I have a simple C++ struct that basically wraps a standard C array:
struct MyArray {
T* data;
int length;
// ...
}
where T
is a numeric type like float
or double
. length
is the number of elements in the array. Typically my arrays are very large (tens of thousands up to tens of millions of elements).
I have an MPI program where I would like to expose two instances of MyArray
, say a_old
and a_new
, as shared memory objects via MPI 3 shared memory. The context is that each MPI rank reads from a_old
. Then, each MPI rank writes to certain indices of a_new
(each rank only writes to its own set of indices - no overlap). Finally, a_old = a_new
must be set on all ranks. a_old
and a_new
are the same size. Right now I'm making my code work by syncing (Isend/Irecv
) each rank's updated values with other ranks. However, due to the data access pattern, there's no reason I need to incur the overhead of message passing and could instead have one shared memory object and just put a barrier before a_old = a_new
. I think this would give me better performance (though please correct me if I'm wrong).

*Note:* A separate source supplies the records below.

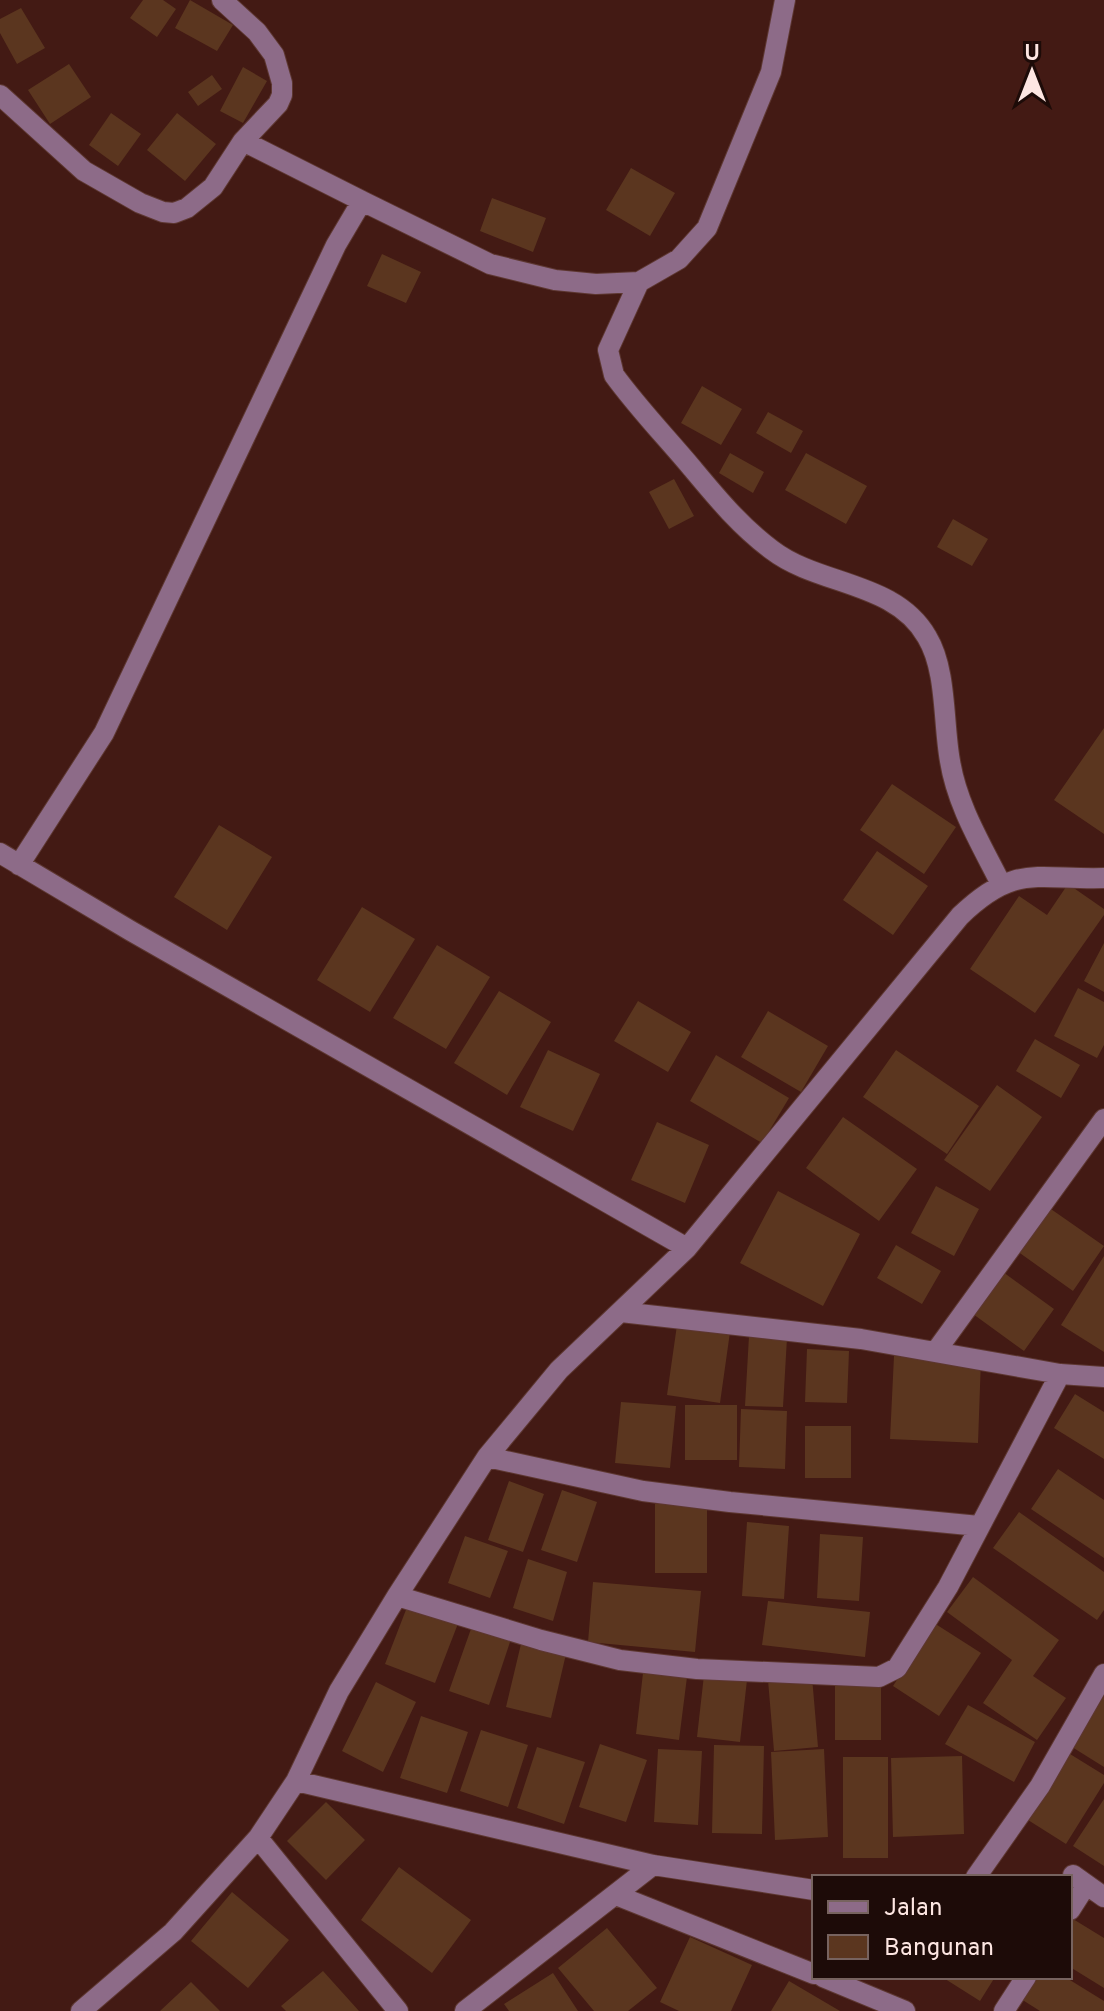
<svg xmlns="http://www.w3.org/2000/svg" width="1104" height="2011" viewBox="0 0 1104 2011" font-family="Overpass,sans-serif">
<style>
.building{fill:#5b361f}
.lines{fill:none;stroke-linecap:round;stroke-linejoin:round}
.minor-casing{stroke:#5d3731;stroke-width:22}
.minor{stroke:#8d6b88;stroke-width:20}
</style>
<rect width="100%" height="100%" fill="#431a14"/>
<path class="building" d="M 143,0 L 163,0 L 176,9 L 157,37 L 130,18 Z
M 190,0 L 233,25 L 217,51 L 175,28 Z
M 21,8 L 45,48 L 17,64 L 0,33 L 0,19 Z
M 69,64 L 91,97 L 50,124 L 28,90 Z
M 243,67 L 267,81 L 243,123 L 220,111 Z
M 212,75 L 222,89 L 198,106 L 188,92 Z
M 111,113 L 141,134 L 118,166 L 89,145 Z
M 177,113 L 216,144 L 185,181 L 147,150 Z
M 631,168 L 675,193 L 650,236 L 606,210 Z
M 492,198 L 546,218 L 533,252 L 480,231 Z
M 382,254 L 421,272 L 406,303 L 367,286 Z
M 702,386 L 742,409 L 721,445 L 681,423 Z
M 768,412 L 803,431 L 791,453 L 756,433 Z
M 730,453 L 764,472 L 753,493 L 719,473 Z
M 806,453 L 867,486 L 846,524 L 785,490 Z
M 674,479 L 694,516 L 669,529 L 649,492 Z
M 953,519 L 988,539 L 972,566 L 937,547 Z
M 1104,728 L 1104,834 L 1054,800 Z
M 892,784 L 956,827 L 924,874 L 860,830 Z
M 219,825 L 272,857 L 227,930 L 174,897 Z
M 877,851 L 928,886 L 893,935 L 843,900 Z
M 1068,884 L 1104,909 L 1104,915 L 1035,1013 L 970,969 L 1019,896 L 1047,915 Z
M 362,907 L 415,939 L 370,1012 L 317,980 Z
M 1104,943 L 1104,992 L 1084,981 Z
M 437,945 L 490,977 L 446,1049 L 393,1018 Z
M 1078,988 L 1104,1002 L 1104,1045 L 1097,1058 L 1054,1036 Z
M 499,991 L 551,1022 L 507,1095 L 454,1063 Z
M 638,1001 L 691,1032 L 668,1072 L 614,1041 Z
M 768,1011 L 828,1046 L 801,1092 L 741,1057 Z
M 1035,1039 L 1080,1065 L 1061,1098 L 1016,1071 Z
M 548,1050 L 600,1074 L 573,1131 L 520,1107 Z
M 896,1050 L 979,1106 L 947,1154 L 863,1097 Z
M 716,1055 L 789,1098 L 762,1143 L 690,1101 Z
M 997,1085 L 1042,1117 L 990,1191 L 944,1160 Z
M 843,1117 L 917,1169 L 879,1221 L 806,1168 Z
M 657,1122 L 709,1145 L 685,1203 L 631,1180 Z
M 936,1186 L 979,1209 L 954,1256 L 911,1233 Z
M 778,1191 L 860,1234 L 823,1306 L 740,1263 Z
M 1048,1207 L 1104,1246 L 1073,1291 L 1017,1251 Z
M 896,1245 L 941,1271 L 922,1304 L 877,1278 Z
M 1104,1256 L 1104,1352 L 1061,1325 Z
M 1003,1272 L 1054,1309 L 1024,1351 L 973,1314 Z
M 677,1325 L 730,1332 L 720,1403 L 667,1395 Z
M 749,1336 L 787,1338 L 783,1407 L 745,1406 Z
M 807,1349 L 849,1351 L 847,1403 L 805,1402 Z
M 894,1356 L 981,1359 L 978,1443 L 890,1439 Z
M 1075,1394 L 1104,1412 L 1104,1459 L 1054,1428 Z
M 621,1402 L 676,1406 L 670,1468 L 615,1463 Z
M 685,1405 L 737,1405 L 737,1460 L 685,1460 Z
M 741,1409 L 787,1411 L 785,1469 L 739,1467 Z
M 805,1426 L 851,1426 L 851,1478 L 805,1478 Z
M 1058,1469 L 1104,1500 L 1104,1558 L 1031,1509 Z
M 509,1481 L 544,1494 L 523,1552 L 488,1540 Z
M 562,1490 L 597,1502 L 577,1562 L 541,1550 Z
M 655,1504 L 707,1504 L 707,1573 L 655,1573 Z
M 1019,1512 L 1104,1572 L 1104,1610 L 1097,1620 L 993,1548 Z
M 747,1522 L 789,1526 L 784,1599 L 742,1596 Z
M 820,1534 L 863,1537 L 859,1601 L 817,1598 Z
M 465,1536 L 508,1551 L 490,1598 L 448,1583 Z
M 528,1559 L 567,1572 L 553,1621 L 513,1608 Z
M 973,1577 L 1059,1640 L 1033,1676 L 1066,1698 L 1037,1740 L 983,1703 L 1012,1660 L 947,1612 Z
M 593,1582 L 701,1591 L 695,1652 L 588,1642 Z
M 768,1601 L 870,1612 L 865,1657 L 762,1645 Z
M 409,1602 L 459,1621 L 435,1683 L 385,1664 Z
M 934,1623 L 981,1653 L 939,1716 L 893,1686 Z
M 472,1626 L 511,1639 L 489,1705 L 449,1691 Z
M 521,1644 L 566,1654 L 551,1718 L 506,1707 Z
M 643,1673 L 687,1677 L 679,1740 L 636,1734 Z
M 704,1675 L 747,1680 L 740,1742 L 697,1737 Z
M 812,1677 L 818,1747 L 774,1751 L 768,1680 Z
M 376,1682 L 416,1702 L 383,1772 L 342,1751 Z
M 835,1684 L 881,1684 L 881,1740 L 835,1740 Z
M 1104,1696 L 1104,1767 L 1072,1747 Z
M 968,1705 L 1035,1742 L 1014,1782 L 945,1744 Z
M 421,1716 L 468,1732 L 447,1793 L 400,1778 Z
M 481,1730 L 528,1745 L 508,1807 L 460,1791 Z
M 600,1744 L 647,1760 L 626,1822 L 579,1807 Z
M 714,1745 L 764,1746 L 762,1834 L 712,1833 Z
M 537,1747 L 585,1762 L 564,1824 L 517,1808 Z
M 658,1749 L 702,1751 L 698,1825 L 654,1822 Z
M 824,1749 L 828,1837 L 775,1840 L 771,1752 Z
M 1070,1754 L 1104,1775 L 1104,1783 L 1066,1844 L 1028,1820 Z
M 962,1756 L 964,1834 L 893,1837 L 891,1758 Z
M 843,1757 L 888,1757 L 888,1858 L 843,1858 Z
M 1104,1799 L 1104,1866 L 1073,1846 Z
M 326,1802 L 365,1840 L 326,1880 L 287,1841 Z
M 399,1867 L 471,1920 L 432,1973 L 361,1920 Z
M 232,1892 L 289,1940 L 248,1988 L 191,1941 Z
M 1073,1919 L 1104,1938 L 1104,1988 L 1070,1967 L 1070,1924 Z
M 607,1928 L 657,1988 L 628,2011 L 594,2011 L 558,1968 Z
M 690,1937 L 752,1965 L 731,2011 L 679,2011 L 660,2002 Z
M 323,1971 L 359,2011 L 286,2011 L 281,2006 Z
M 553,1973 L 578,2011 L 509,2011 L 504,2004 Z
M 942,1977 L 995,1977 L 980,2001 Z
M 1035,1977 L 1065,1977 L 1104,2001 L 1104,2011 L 1040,2011 L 1021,1999 Z
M 789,1981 L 840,2011 L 771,2011 Z
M 191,1982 L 220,2011 L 160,2011 Z"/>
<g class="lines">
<defs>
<path id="minor" d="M 0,95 L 84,171 L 140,203 L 163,212 L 174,213 L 187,208 L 213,187 L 243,141 L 278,104 L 282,95 L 282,83 L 274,55 L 257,32 L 222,0
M 362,201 L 490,264 L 555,280 L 596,284 L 639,282 L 679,259 L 707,228 L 771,72 L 785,0
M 639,282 L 608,350 L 614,375 C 638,408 666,437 692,468 C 717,498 740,526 772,550 C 819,586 895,581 927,637 C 947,670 943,723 950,761 C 957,805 981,844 1001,884
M 0,853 L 131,931 L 687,1248
M 19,865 L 104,733 L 336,245 L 362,201 L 243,141
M 621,1312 L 861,1339 L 1060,1374 L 1104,1377
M 936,1351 L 1104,1119
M 487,1457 L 643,1491 L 730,1502 L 979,1526
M 397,1596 L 541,1640 L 620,1660 L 697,1669 L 879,1677 L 897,1668 L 948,1587 L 1060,1374
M 296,1781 L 653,1865 L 814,1890
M 258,1838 L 398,2011
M 1073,1875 L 1104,1897
M 976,1877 L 1040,1786 L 1104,1674
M 616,1895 L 814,1974
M 1070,1910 L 1086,1885
M 823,1977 L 905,2011
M 81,2011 L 173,1932 L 258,1838 L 296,1781 L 339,1691 L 397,1596 L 487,1457 L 559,1370 L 687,1248 L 960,916 C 1015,863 1037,880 1104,878
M 465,2011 L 653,1865
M 1004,2011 L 1026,1977"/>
</defs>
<use href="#minor" class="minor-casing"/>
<use href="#minor" class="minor"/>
</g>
<rect x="812" y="1875" width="260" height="104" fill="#1d0b08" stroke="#77635f" stroke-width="2"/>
<rect x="828" y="1901" width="40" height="12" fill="#8d6b88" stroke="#77635f" stroke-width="2"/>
<text x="884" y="1915" font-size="24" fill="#fde6e2">Jalan</text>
<rect x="828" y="1935" width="40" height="24" fill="#5b361f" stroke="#77635f" stroke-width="2"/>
<text x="884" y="1955" font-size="24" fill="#fde6e2">Bangunan</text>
<g transform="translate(1032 72)" stroke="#1d0b08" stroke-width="6" paint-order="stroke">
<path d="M0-6L14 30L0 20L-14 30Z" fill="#fde6e2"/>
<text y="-12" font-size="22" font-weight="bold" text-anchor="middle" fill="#fde6e2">U</text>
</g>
</svg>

I have had trouble finding complete code examples of doing shared memory with MPI 3. Most sites only provide reference documentation or incomplete snippets. Could someone walk me through a simple and complete code example that does the sort of thing I'm trying to achieve (updating and syncing a numeric array via MPI shared memory)? I understand the main concepts of creating shared memory communicators and windows, setting fences, etc., but it would really help my understanding to see one example that puts it all together.

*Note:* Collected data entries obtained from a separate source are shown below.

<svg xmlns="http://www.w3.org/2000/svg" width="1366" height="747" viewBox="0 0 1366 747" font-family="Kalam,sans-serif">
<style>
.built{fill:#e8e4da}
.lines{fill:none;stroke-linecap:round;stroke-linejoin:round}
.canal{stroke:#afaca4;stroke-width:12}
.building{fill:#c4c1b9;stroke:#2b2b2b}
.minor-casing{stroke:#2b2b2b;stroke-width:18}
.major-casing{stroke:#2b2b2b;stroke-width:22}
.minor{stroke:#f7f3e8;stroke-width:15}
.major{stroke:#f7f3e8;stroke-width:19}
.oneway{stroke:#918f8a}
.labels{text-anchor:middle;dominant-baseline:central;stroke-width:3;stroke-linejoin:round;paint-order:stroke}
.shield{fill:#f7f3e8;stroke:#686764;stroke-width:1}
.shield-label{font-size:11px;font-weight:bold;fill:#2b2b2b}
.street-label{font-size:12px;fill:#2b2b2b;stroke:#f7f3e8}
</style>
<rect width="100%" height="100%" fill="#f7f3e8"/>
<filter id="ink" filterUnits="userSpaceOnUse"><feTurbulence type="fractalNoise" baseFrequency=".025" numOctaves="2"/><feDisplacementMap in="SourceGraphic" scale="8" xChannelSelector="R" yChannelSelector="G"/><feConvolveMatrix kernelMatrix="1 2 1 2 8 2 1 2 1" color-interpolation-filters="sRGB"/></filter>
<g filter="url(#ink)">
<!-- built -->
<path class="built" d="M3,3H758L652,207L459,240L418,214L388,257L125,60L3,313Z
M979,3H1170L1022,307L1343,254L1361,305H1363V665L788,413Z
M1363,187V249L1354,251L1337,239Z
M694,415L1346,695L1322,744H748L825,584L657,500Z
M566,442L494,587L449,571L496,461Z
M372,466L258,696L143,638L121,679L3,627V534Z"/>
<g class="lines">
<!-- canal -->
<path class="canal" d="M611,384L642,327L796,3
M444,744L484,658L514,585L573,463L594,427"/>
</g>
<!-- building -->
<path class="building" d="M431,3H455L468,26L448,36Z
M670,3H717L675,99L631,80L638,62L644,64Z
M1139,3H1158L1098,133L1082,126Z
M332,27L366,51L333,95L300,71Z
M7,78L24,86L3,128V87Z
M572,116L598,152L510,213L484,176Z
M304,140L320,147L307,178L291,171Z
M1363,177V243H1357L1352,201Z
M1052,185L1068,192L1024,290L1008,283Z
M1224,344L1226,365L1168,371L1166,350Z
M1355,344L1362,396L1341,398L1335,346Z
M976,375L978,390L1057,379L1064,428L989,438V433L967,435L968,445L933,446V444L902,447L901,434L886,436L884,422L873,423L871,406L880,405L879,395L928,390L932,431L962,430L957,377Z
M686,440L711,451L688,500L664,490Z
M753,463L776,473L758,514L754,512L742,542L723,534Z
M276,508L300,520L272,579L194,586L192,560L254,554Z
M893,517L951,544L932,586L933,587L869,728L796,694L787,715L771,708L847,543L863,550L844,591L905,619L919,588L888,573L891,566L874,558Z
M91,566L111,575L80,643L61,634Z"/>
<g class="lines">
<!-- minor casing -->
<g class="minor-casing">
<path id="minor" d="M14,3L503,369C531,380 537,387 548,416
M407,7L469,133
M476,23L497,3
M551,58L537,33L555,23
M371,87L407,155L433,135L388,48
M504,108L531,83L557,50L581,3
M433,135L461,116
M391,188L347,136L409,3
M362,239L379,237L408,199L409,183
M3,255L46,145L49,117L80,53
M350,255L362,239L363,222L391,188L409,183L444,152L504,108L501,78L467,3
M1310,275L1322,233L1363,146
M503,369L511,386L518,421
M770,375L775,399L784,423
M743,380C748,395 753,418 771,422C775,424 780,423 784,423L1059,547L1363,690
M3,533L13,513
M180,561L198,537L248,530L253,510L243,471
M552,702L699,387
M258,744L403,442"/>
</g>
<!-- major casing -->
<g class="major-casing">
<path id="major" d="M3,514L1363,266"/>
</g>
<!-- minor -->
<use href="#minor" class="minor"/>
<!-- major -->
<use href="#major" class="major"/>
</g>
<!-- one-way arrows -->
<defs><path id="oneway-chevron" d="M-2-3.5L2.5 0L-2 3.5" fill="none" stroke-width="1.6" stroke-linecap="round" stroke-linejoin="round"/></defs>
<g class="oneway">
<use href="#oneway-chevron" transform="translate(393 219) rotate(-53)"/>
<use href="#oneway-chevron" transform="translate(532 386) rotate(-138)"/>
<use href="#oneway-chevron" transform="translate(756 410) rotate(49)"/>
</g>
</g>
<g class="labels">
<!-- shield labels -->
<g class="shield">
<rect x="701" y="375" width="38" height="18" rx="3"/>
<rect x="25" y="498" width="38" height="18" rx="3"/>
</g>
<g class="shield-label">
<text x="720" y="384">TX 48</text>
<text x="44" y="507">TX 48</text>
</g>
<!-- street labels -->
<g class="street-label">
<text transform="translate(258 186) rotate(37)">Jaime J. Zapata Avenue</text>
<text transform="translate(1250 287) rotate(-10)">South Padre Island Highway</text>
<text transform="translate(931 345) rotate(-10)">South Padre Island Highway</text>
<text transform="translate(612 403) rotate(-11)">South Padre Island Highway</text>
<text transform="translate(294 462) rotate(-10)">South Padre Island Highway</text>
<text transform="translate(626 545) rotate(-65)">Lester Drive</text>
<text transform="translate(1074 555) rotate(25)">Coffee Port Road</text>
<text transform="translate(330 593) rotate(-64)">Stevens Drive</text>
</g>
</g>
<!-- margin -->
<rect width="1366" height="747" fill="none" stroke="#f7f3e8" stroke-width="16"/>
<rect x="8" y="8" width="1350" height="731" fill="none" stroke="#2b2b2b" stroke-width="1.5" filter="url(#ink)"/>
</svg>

Also, I should mention that I'll only be running my code on one node, so I don't need to worry about needing multiple copies of my shared-memory object across nodes; I just need one copy of my data for the single node on which my MPI processes are running. Despite this, other solutions like OpenMP aren't feasible for me in this case, since I have a ton of MPI code and can't rewrite everything for the sake of one or two arrays I'd like to share.